Pandiscia talked about PledgeMusic’s Amplify programme, which aims to support emerging artists. He talked about how it picks out promising artists. “What is their engagement? I’d rather have an artist that has 5,000 followers but every time they post to Facebook they get 800 likes, than an artist that has a million [followers] but only get 50 likes,” he said.
The conversation swung around to merch, with Mahoney explaining that some things haven’t changed in that space, in terms of what’s considered high-quality products. One change: pop-up stores, where “we can basically white-label our band’s perfect retail space for a few days”. Tying that in with a signing or a meet’n’greet can have real impact – with fans then posting on social media about their experience. But it really does make a difference if the artist can make an appearance.
Ferrer talked about merchandise as traditionally a “low-hanging fruit” in terms of revenue streams for artists: they could sell it at concerts and make a decent profit, with the money in their pockets that night.

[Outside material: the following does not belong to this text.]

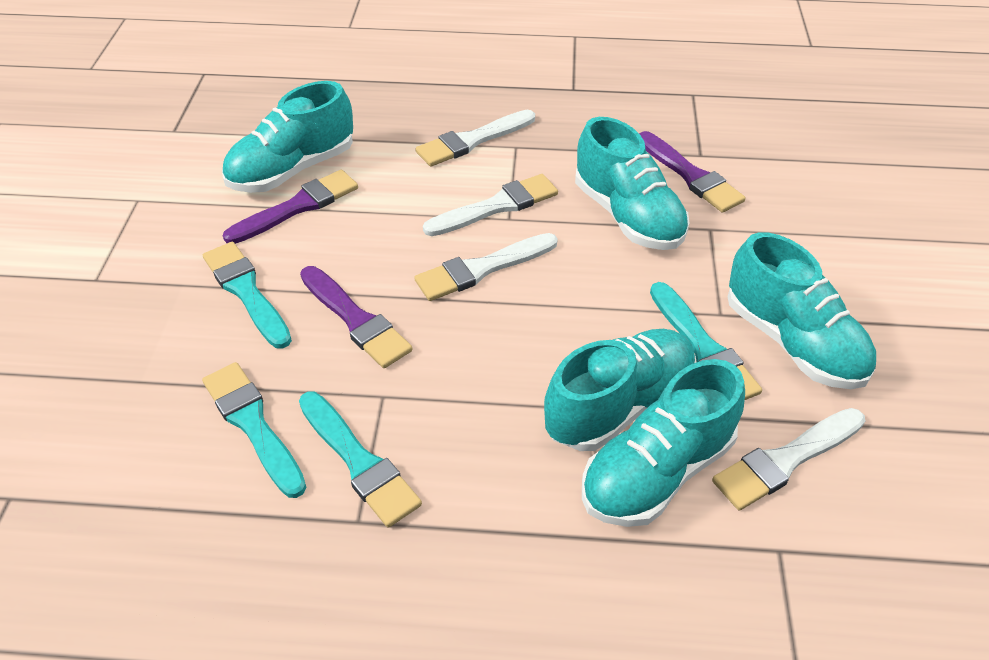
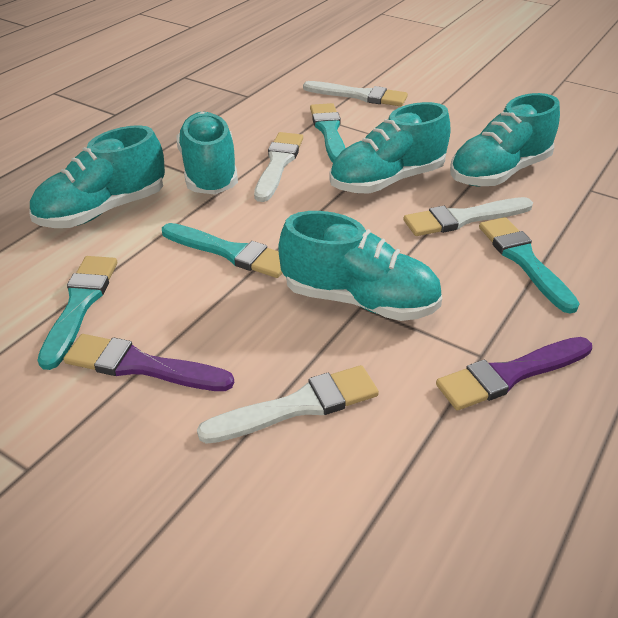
purple brush: [223,170,358,244] [300,266,412,368] [639,131,746,213] = 3 -> [63,334,234,391] [436,337,592,411] = 2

“It’s always been important, but with music consumption moving to streaming, and people aren’t buying CDs and records any more, merch becomes a more important revenue stream that artists should be focusing on,” she said.
Allen asked the panelists for their views on merch bundles – tickets and music like Metallica, for example, or Taylor Swift’s controversial recent gamified campaign giving fans a better chance of getting concert tickets if they carried out certain activities, of which buying merchandise was one.
Pandiscia said that tiering is important: that fans have the option to spend more if they want and are able to, but that those who can’t shouldn’t be left feeling out in the cold.
O’Malley said he didn’t mind the gamification part. “But I wonder if there was another way of approaching it, and getting the same results but maybe leaving fans with a better feeling,” he said. “If data had been used and it was more like a reward: ‘You’re someone who’s watched my video five times, congrats, you’ve just jumped three places in the line’. Same effect, but it’s a different feeling.”
Allen asked about the famous ‘1,000 True Fans’ theory: the number of ‘core’ fans an artist (or any creator) needed, who’d be guaranteed to buy their stuff. Is that still a relevant number, she wondered?
“It’s not about the thousand number, it’s about identifying and nurturing the passion of that fan,” said Pandiscia, who talked about email as one of the most personal marketing channels to help with that goal. “As opposed to social media where you have thousands of people trying to get hold of you.”
“And the other thing is you own those email addresses. You don’t own your social media following,” added Ferrer. O’Malley noted that it’s the fan behaviour should inform the tools that the artist uses, and how they use them.